* Work required *
Rewrite the listing below with every "decimals" changed to "decimal places" and nothing else altered. Leave the pictures out of your answer.

Given information Start Marker

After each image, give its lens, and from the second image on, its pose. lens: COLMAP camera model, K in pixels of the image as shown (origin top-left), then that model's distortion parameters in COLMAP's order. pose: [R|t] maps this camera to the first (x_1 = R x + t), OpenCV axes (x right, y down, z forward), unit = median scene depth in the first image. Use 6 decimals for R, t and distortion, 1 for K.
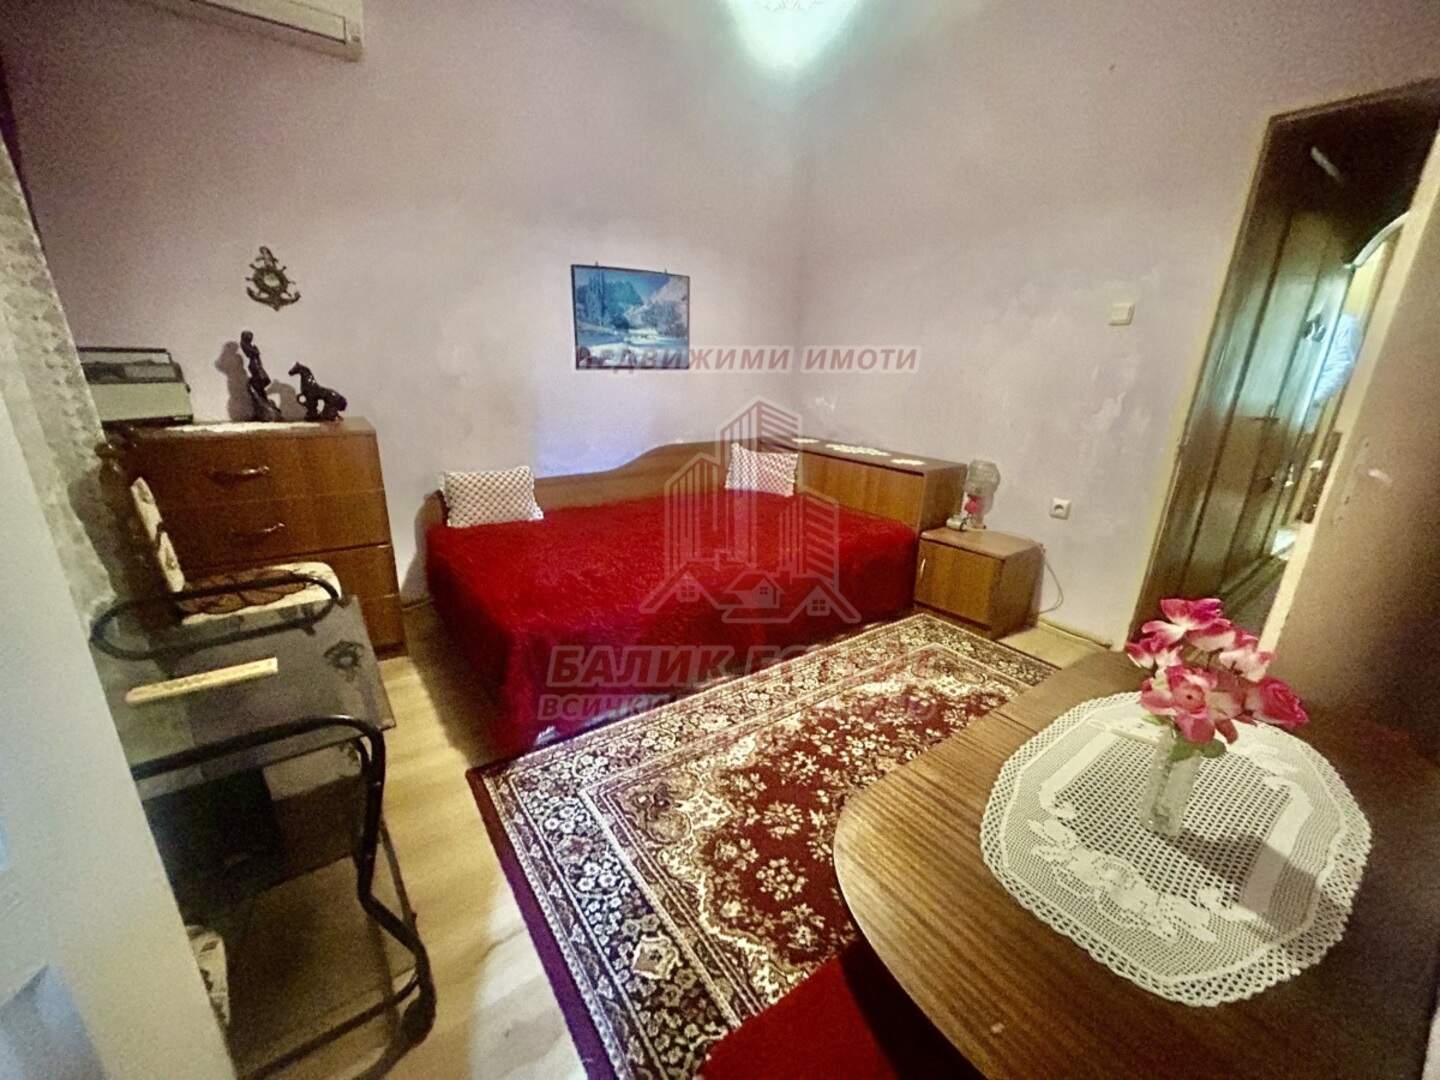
lens RADIAL K [[584.3, 0, 716.0], [0, 584.3, 537.4], [0, 0, 1]] dist [-0.011824, 0.012287]
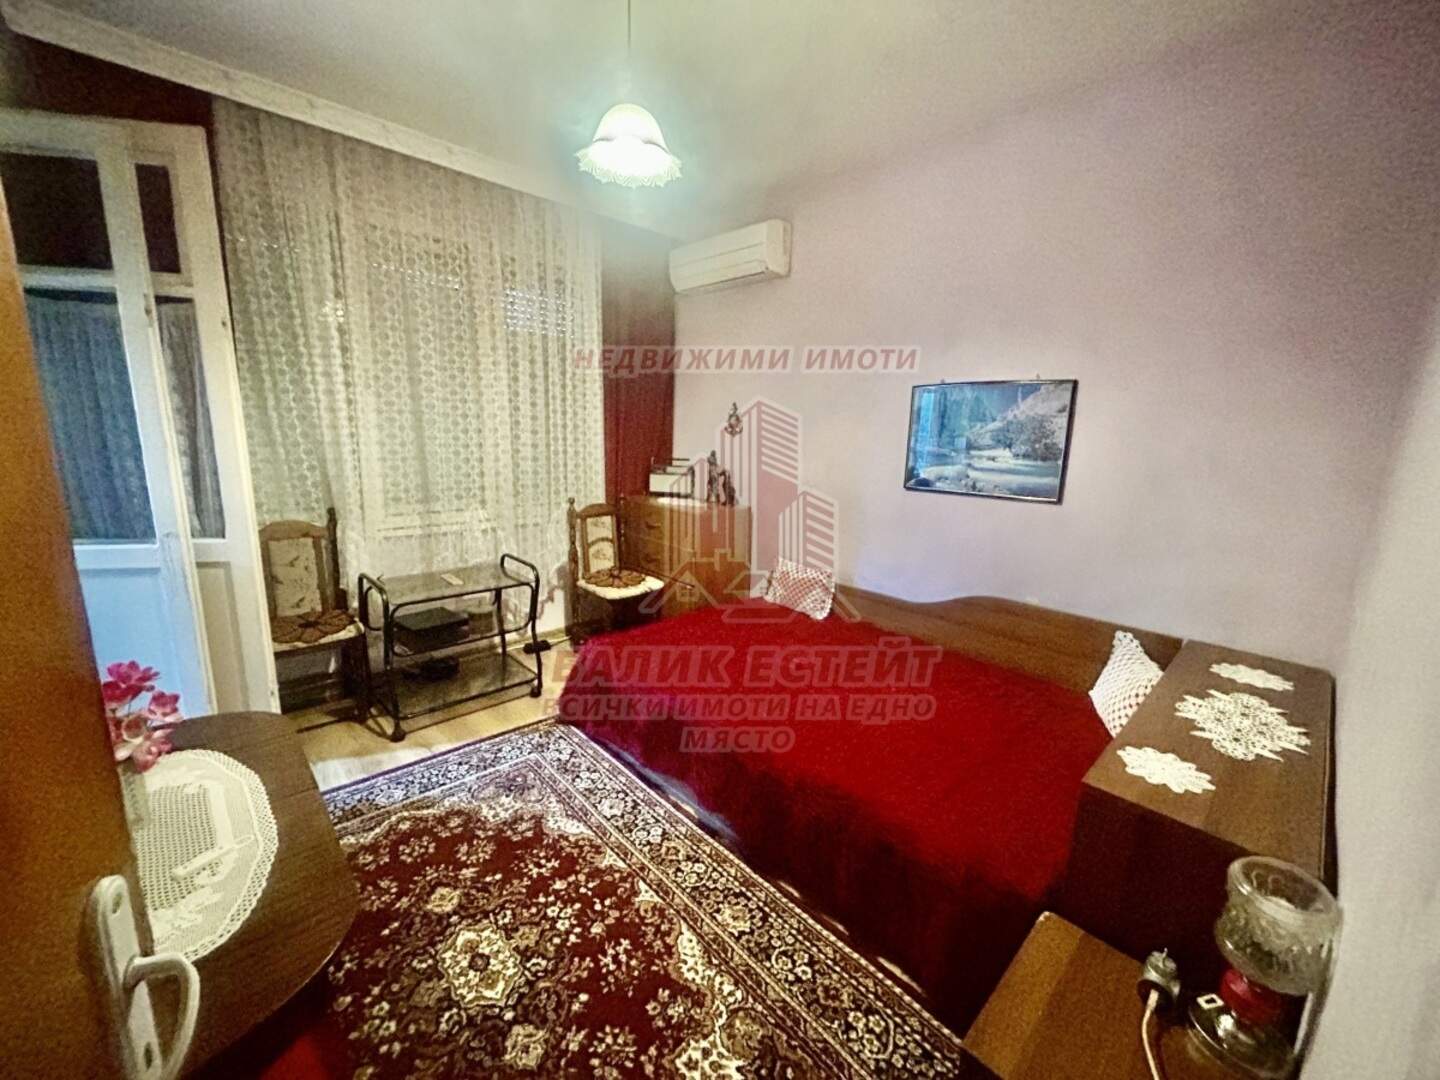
lens RADIAL K [[584.3, 0, 716.0], [0, 584.3, 537.4], [0, 0, 1]] dist [-0.011824, 0.012287]
pose [[0.118809, 0.168828, -0.978459, 0.909055], [-0.318136, 0.939960, 0.123555, -0.319237], [0.940571, 0.296603, 0.165386, 0.783638]]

Given information End Marker

* Task answer *
After each image, give its lens, and from the second image on, its pose. lens: COLMAP camera model, K in pixels of the image as shown (origin top-left), then that model's distortion parameters in COLMAP's order. pose: [R|t] maps this camera to the first (x_1 = R x + t), OpenCV axes (x right, y down, z forward), unit = median scene depth in the first image. Use 6 decimal places for R, t and distortion, 1 for K.
lens RADIAL K [[584.3, 0, 716.0], [0, 584.3, 537.4], [0, 0, 1]] dist [-0.011824, 0.012287]
lens RADIAL K [[584.3, 0, 716.0], [0, 584.3, 537.4], [0, 0, 1]] dist [-0.011824, 0.012287]
pose [[0.118809, 0.168828, -0.978459, 0.909055], [-0.318136, 0.939960, 0.123555, -0.319237], [0.940571, 0.296603, 0.165386, 0.783638]]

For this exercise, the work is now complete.